Numerous artists illustrated Western books. Some created images for comics and cartoons.

Publishers targeted adults with Western “dime novels” in the 1870s and 1880s.

Owen Wister’s 1902 tale The Virginian created the template for most Western fiction that followed in print and on film. Western books and cowboy stories for children and teens—the latter often with female central characters–became a large part of the publishing industry through the 1910s and 1920s. “B Westerns” and radio drove the publishing of books on Roy Rogers, Tom Mix, Gene Autry, and The Lone Ranger, including Whitman’s Little Big Books in the early 1930s. TV Westerns in the 1950s and 1960s provided additional cowboy stories for children’s book publishers such as Western/Whitman in its Little Golden Books series. Rand McNally got in the game with their Junior Elf Books, including Westerns, in the early 1950s.

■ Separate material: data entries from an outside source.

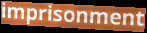
imprisonment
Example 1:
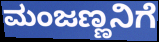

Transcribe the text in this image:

ಮಂಜಣ್ಣನಿಗೆ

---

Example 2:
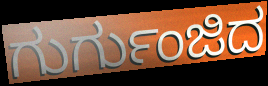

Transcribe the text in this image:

ಗುರ್ಗುಂಜಿದ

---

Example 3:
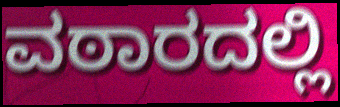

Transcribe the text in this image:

ವಠಾರದಲ್ಲಿ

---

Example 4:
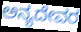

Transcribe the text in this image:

ಅನ್ಯದೇವರ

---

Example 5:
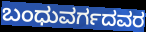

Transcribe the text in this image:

ಬಂಧುವರ್ಗದವರ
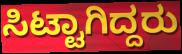
ಸಿಟ್ಟಾಗಿದ್ದರು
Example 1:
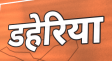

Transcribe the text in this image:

डहेरिया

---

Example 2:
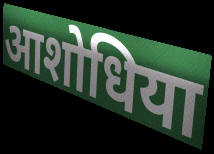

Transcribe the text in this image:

आशोधिया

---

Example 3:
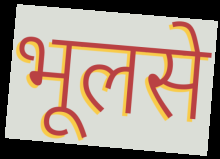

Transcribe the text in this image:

भूलसे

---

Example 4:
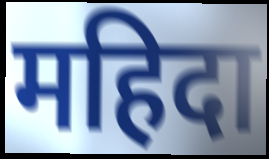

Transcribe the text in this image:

महिदा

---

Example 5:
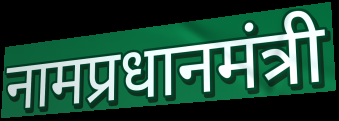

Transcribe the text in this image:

नामप्रधानमंत्री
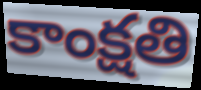
కాంక్షతి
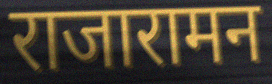
राजारामन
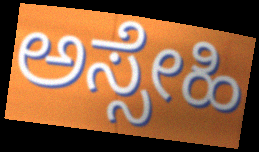
ಅಸ್ಸೇಹಿ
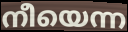
നീയെന്ന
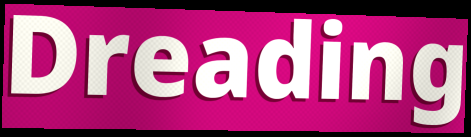
Dreading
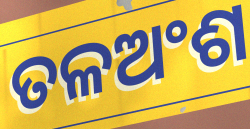
ତଳଅଂଶ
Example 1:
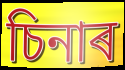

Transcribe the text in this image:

চিনাৰ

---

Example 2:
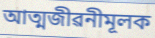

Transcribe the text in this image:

আত্মজীৱনীমূলক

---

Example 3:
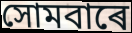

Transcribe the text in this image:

সোমবাৰে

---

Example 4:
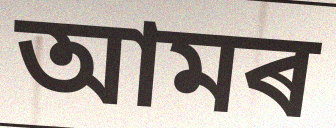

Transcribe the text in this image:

আমৰ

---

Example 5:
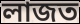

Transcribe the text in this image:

লাজত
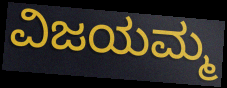
ವಿಜಯಮ್ಮ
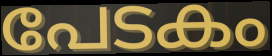
പേടകം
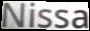
Nissa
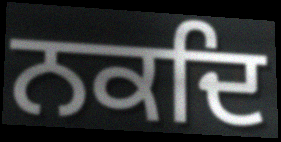
ਨਕਦਿ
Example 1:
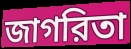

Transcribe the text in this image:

জাগরিতা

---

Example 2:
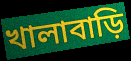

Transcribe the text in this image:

খালাবাড়ি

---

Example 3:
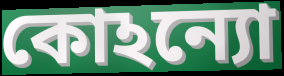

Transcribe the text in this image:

কোঽন্যো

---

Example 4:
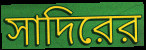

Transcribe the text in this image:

সাদিরের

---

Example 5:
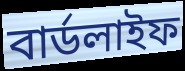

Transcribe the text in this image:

বার্ডলাইফ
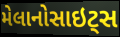
મેલાનોસાઇટ્સ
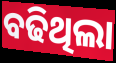
ବଢିଥିଲା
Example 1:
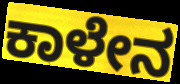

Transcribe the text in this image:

ಕಾಳೇನ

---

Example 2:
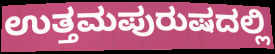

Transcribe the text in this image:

ಉತ್ತಮಪುರುಷದಲ್ಲಿ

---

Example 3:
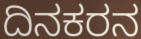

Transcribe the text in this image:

ದಿನಕರನ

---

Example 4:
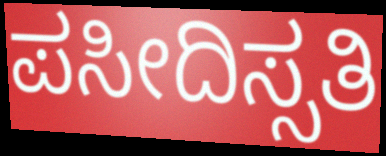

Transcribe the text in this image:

ಪಸೀದಿಸ್ಸತಿ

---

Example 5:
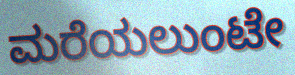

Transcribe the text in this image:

ಮರೆಯಲುಂಟೇ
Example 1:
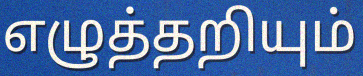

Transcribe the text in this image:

எழுத்தறியும்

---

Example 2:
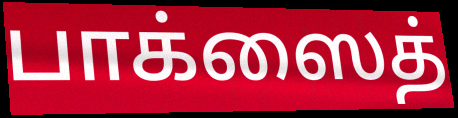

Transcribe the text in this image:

பாக்ஸைத்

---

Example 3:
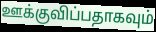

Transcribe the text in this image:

ஊக்குவிப்பதாகவும்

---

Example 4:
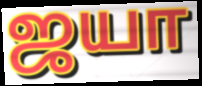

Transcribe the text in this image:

ஜயா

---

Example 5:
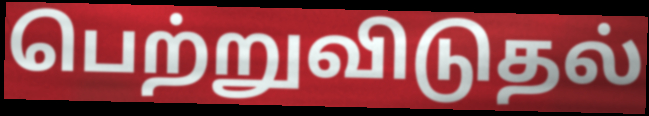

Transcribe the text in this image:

Comic books began as illustrated “dime novels” in the 1870s and 1880s with exaggerated stories of Western legends such as Kit Carson, Buffalo Bill, and Billy the Kid. Newspapers ran comic strips like Red Ryder, Young Buffalo Bill and Little Joe in the late 1920s. Over time, designers placed multiple illustrations on each page in individual panels and the comic book was born.

National Allied’s New Fun Comics #1 (1935) featured two original Western comics and in the late 1930s Dell Comics published versions of “B Westerns.” After World War II, several titles were converted from superheroes to Western comics which saw their “Golden Age” from 1948-1960. Along with unique characters, Western actors like Gene Autry, Tom Mix and Roy Rogers had their own comics. Roy Rogers sold some two million comic books per week. Popular taste shifted again in the 1960s and only Dell’s The Lone Ranger (1948-1962) and Marvel’s Kid Colt Outlaw (1948-1979), Gunsmoke Western (1955-1963) and Rawhide Kid (1955-1979, 2000-2003, 2010) continued in print.